◆ Instructions for the task ◆
Take the data below and copy exactly the lines starting at the one with "c | 0.528 |" and finishing at the one with "c Reference category", both included.

::: Extracted information

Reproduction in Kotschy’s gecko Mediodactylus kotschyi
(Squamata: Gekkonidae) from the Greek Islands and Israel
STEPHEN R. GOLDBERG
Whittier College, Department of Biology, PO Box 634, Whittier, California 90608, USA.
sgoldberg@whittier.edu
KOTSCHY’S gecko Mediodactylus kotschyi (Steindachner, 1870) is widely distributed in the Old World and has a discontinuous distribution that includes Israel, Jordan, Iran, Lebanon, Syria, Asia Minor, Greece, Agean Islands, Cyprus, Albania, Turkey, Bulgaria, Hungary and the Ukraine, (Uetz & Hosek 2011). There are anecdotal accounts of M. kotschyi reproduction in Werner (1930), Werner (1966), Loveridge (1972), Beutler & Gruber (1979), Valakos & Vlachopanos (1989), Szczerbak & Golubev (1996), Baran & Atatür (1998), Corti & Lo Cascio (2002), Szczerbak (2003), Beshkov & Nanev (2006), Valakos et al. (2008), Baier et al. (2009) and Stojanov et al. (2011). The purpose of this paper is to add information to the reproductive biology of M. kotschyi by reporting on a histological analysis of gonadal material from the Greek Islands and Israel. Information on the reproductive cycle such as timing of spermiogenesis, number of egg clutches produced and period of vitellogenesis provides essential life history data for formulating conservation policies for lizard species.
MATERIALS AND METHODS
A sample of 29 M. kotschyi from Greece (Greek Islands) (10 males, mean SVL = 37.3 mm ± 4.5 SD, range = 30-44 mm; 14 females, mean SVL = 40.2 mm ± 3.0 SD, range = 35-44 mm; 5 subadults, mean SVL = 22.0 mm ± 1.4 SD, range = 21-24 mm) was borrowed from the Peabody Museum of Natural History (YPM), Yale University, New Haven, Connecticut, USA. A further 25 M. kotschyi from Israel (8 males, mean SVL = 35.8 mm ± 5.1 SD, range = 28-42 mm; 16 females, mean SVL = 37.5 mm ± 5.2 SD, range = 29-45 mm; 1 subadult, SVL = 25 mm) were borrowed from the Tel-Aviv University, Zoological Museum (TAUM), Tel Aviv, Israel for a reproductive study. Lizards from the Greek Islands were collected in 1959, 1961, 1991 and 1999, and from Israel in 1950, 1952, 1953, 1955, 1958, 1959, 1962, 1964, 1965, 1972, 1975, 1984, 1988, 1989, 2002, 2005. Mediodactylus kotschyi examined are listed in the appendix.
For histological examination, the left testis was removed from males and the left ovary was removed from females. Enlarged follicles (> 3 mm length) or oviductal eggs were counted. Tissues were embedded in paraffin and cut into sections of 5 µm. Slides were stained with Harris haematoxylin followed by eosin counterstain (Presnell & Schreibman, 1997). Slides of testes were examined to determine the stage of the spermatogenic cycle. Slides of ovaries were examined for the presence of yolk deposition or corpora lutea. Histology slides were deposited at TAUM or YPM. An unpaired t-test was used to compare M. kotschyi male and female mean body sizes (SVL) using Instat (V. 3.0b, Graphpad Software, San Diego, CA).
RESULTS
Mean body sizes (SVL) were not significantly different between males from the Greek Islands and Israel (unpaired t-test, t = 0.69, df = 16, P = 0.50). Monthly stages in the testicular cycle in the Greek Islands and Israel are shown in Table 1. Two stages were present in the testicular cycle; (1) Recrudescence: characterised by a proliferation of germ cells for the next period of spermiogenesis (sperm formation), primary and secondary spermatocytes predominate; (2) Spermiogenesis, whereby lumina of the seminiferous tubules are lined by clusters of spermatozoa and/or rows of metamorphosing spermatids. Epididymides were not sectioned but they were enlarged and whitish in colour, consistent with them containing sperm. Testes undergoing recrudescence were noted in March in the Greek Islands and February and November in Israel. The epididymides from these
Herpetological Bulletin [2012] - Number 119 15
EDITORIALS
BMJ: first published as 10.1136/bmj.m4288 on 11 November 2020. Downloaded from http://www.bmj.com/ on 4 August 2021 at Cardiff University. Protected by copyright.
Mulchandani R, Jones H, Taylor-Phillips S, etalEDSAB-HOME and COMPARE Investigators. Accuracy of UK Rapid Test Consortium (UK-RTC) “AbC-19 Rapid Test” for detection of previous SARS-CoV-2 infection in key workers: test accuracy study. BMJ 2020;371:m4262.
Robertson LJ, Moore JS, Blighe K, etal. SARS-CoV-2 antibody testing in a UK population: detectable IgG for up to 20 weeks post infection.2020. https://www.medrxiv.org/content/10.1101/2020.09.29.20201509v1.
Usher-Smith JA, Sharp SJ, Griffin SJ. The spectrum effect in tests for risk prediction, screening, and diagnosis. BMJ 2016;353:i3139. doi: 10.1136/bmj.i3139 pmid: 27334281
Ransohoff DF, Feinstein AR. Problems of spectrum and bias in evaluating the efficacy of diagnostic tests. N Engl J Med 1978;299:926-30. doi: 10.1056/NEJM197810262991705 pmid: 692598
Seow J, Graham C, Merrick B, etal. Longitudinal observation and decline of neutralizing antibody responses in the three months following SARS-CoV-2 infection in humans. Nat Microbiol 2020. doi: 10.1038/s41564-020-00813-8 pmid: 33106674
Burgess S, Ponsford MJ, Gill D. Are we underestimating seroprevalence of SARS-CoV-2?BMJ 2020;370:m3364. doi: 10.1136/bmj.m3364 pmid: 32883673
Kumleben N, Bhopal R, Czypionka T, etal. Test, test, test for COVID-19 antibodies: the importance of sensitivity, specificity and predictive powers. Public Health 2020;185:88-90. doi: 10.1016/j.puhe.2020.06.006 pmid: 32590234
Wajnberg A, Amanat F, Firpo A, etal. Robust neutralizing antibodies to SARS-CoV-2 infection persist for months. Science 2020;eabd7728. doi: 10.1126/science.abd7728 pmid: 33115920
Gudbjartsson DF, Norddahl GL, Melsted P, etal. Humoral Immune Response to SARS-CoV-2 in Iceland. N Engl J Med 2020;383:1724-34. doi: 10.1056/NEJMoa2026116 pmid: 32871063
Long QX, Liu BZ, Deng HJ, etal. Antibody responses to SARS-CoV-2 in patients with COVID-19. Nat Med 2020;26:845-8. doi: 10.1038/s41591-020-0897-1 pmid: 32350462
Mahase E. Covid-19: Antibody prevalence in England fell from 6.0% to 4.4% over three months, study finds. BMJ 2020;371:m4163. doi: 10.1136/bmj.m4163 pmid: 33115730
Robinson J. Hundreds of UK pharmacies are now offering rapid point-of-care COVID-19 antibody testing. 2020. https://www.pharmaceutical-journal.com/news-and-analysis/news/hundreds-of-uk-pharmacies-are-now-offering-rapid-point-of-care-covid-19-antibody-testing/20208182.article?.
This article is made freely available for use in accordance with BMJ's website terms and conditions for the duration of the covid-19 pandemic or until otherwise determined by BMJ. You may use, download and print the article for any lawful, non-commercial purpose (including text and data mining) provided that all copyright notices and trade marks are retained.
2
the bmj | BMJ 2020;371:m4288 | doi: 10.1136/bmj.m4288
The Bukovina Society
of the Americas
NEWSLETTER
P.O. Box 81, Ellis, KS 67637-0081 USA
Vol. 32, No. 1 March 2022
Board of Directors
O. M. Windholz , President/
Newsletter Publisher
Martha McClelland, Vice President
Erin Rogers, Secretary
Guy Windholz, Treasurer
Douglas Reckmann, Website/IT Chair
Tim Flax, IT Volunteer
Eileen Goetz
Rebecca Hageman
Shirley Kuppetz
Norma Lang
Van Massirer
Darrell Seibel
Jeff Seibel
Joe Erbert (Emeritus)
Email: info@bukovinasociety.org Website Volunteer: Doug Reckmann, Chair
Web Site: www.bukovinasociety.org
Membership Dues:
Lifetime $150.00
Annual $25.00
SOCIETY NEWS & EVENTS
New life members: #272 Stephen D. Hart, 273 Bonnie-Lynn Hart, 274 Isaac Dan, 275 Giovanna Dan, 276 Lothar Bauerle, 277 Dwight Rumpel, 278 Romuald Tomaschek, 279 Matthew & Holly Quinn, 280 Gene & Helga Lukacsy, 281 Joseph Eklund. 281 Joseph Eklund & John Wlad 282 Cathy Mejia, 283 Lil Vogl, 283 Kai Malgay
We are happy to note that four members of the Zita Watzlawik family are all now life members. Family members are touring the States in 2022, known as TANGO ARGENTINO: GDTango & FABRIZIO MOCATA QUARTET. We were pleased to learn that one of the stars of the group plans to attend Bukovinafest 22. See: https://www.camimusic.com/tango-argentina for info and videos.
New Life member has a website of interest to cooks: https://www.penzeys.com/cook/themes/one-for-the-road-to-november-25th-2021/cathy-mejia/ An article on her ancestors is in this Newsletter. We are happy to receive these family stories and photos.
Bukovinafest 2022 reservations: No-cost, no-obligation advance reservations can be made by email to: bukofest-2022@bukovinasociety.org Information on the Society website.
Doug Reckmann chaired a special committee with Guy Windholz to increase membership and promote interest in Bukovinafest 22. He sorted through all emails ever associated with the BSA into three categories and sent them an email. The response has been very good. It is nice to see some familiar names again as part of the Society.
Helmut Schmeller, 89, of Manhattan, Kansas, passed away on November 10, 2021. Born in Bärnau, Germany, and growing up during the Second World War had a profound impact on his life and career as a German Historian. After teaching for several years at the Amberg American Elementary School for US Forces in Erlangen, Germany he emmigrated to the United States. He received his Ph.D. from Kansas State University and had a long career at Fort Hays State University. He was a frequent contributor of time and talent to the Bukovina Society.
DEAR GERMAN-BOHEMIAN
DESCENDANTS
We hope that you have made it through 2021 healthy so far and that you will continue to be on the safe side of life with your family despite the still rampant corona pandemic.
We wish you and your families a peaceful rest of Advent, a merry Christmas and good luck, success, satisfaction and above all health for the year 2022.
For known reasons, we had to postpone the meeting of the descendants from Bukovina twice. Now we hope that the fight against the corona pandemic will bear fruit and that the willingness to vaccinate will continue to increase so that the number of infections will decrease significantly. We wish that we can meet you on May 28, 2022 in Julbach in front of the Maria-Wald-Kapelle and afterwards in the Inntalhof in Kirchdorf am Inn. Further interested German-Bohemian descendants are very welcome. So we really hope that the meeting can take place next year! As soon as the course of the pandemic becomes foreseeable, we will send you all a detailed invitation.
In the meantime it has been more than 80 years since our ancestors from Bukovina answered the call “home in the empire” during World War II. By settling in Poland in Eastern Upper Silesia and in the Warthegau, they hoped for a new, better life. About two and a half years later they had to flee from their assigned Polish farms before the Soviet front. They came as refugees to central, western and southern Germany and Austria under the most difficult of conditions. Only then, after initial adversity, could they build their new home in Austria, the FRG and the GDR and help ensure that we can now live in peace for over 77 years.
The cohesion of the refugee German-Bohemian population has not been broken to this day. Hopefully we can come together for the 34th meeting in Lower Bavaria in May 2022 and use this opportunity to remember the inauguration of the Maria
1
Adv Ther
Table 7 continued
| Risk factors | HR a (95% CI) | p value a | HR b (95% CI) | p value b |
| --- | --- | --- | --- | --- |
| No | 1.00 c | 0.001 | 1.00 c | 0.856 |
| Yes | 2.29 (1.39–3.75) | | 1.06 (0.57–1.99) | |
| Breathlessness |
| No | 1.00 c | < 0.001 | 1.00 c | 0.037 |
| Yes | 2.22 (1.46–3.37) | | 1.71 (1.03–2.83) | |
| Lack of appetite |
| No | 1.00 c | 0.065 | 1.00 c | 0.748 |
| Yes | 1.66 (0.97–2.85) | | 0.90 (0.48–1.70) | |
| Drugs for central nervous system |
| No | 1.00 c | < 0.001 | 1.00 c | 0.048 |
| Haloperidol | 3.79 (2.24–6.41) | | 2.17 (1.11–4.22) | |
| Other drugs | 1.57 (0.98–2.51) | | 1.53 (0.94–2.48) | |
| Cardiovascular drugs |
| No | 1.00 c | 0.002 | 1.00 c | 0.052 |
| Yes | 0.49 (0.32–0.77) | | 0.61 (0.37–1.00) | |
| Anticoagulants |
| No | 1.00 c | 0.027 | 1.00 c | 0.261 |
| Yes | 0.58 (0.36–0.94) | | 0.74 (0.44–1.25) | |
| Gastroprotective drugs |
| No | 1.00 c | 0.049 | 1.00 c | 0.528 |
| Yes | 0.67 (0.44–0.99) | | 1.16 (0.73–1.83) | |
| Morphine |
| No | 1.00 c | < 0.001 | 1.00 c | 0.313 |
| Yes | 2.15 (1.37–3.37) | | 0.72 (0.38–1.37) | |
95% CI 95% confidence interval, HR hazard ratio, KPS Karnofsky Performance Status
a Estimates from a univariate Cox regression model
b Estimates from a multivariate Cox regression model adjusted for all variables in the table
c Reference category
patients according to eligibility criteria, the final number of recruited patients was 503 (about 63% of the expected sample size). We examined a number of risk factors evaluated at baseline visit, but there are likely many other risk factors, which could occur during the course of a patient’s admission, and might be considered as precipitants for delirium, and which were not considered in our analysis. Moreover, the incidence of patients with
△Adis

::::::

◆ Exercise response ◆
| No | 1.00 c | 0.049 | 1.00 c | 0.528 |
| Yes | 0.67 (0.44–0.99) | | 1.16 (0.73–1.83) | |
| Morphine |
| No | 1.00 c | < 0.001 | 1.00 c | 0.313 |
| Yes | 2.15 (1.37–3.37) | | 0.72 (0.38–1.37) | |
95% CI 95% confidence interval, HR hazard ratio, KPS Karnofsky Performance Status
a Estimates from a univariate Cox regression model
b Estimates from a multivariate Cox regression model adjusted for all variables in the table
c Reference category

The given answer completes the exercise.